The more closely I look at the new Tracking Protection feature in Internet Explorer 9, the more astonished I am that it came from one of the world’s largest corporations.
If Internet Explorer 9 becomes widely adopted and if Tracking Protection is widely used—and those are two tricky assumptions—it has the potential to seriously disrupt the online advertising business. Microsoft made this feature widely available last week in the Release Candidate build of IE9 (if you missed it, here’s my review of the IE9 RC). Using the RC, it takes exactly two clicks to download a Tracking Protection List (TPL) and begin blocking third-party cookies, tracking pixels, web beacons, hit counters, analytics scripts, and other tools of the modern web designed to assemble a profile of your movements and activities on the web.
Oh, and it blocks ads, too.
In this post, the first in a series, I’ll show how Tracking Protection works.
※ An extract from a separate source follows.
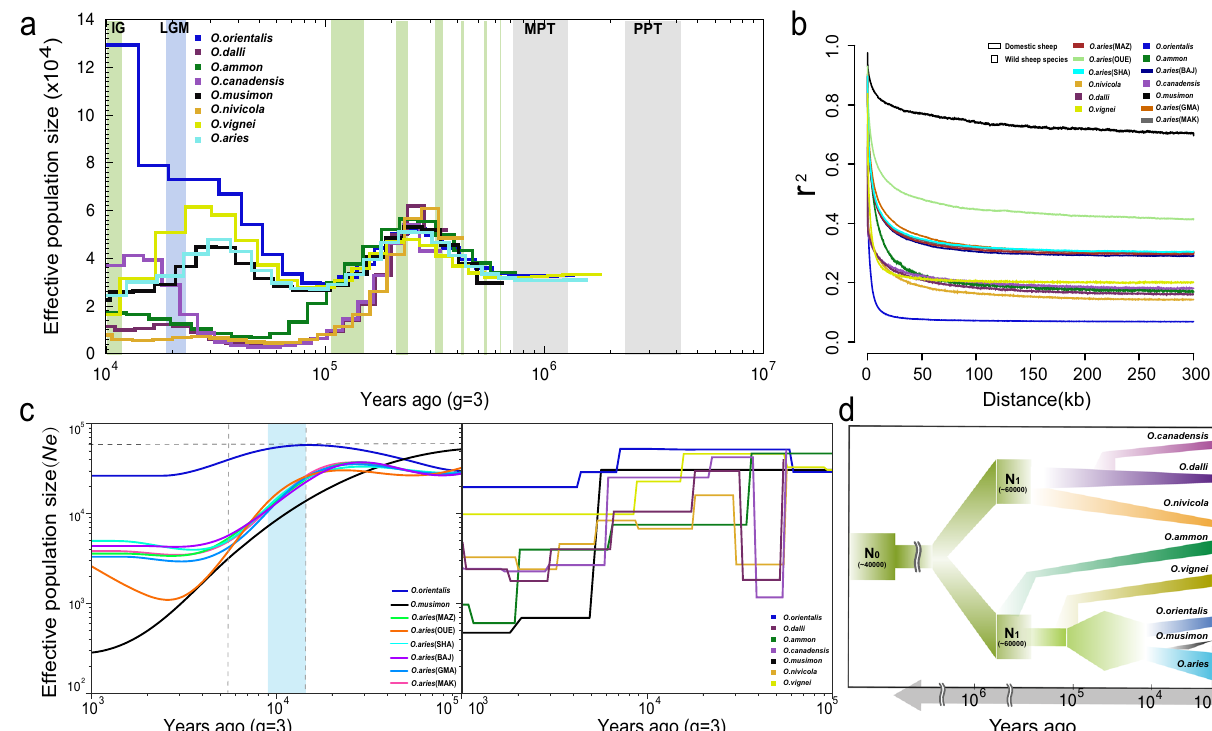
Fig. 3 Demographic inference. a Ancestral dynamic change of effective population size inferred by PSMC program for eight high-depth genomes. Colors of the lines indicated different species. Plots were scaled using a mutation rate of 2.5 × 10 -8 per-site per generation and generation time (g) of 3. Light green shading indicates interglacials (IG) in the Pleistocene and Holocene, and light blue indicated as the Last Glacial Maximum (LGM) and gray shading indicates the mid-Pleistocene transition (MPT) and the Plio-Pleistocene transition (PPT). b LD decay analysis for seven wild species (marked as rectangles) and six domestic breeds (marked as squares). c Dynamic change of effective population size inferred by the SMC ++ program for Asiatic and European mou fl on and six domestic breeds (left panel) and seven wild species (right panel), the blue shading indicates the period of domestication and the gray vertical dashed line is the potential split time point of European and Asiatic mou fl on. d Dynamic change of effective population size over time for all Ovis species. Source data for b were presented in Supplementary Data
I’ve also put together a screenshot gallery that shows the entire sequence of actions and includes some tips on how to manage Tracking Protection Lists.

Screenshot gallery: Using Tracking Protection Lists in IE9

The underlying idea behind Tracking Protection isn’t new. Third-party tools and extensions have been adding similar privacy-protecting features to web browsers for a long time, usually in the form of a browser extension, add-on, or plug-in. Adding this feature into the browser itself, however, as Microsoft has done, is a first.
Here’s how Microsoft’s solution works:
1. Someone—anyone—creates a list of domains and substrings that they want to block (or allow) as third-party content on a web page.
2. The author formats that list using Microsoft’s Tracking Protection List specification and posts it on the web.
3. Someone—anyone—creates a link to the URI for that list, using a short snippet of JavaScript. The link does not have to be on the same web server where the TPL itself is hosted.
4. An IE9 user clicks that link, which brings up a dialog box like this one:
5. The IE9 user clicks Add List, which copies the formatted file to a system folder and configures IE to   immediately begin using the rules contained on that list.
From that point on, IE9 checks the TPL before sending an HTTP request to a third-party site. Here’s a simplified example, with a page that includes an advertisement and a tracking pixel from two third-party sites.
Because xyz-ads.com is on the Block list, no request is sent to its server and the space where the ad should go remains blank. But abc-analytics is on an Allow list, so that request goes through. XYZ Ads is out of luck. It didn’t get to serve an ad, and it didn’t gather any information from the visitor. ABC Analytics, on the other hand, gets its tracking database updated.
Here are a few other facts worth knowing about Tracking Protection:
  • TPLs affect third-party content only and are ignored for direct requests. If example.com is on a Block list, IE9 will reject any third-party requests to that domain but will serve up the page normally if you go to a page that is hosted directly on the example.com domain.
  • You can install multiple Tracking Protection lists and enable or disable any list at any time. You can also remove a list.
  • From the Manage Add-ons dialog box in IE9, you can inspect the contents of any Tracking Protection List and copy it to a text file.
  • TPLs include an auto-update mechanism. The default update period is 7 days, but a list publisher can set this value to any interval between 1 and 30 days.
  • If you have multiple lists, IE9 uses a hierarchy to resolve conflicts. Allow rules trump Block rules. Thus, if the same domain or substring is on one list with a Block entry and another with an Allow entry, third-party content from that domain will be allowed.
  • If you use a Personalized Filtering List in Manual mode, its settings override any entry on a TPL.
Currently, five TPLs from four organizations are available for IE9 users (I expect this number to rise as more groups discover its possibilities). I’ve taken a close look at all five of these lists and will share some surprising details in the next installment of this series. Finally, I’ll compare Tracking Protection to proposals from Mozilla and Google that try to address the same issue.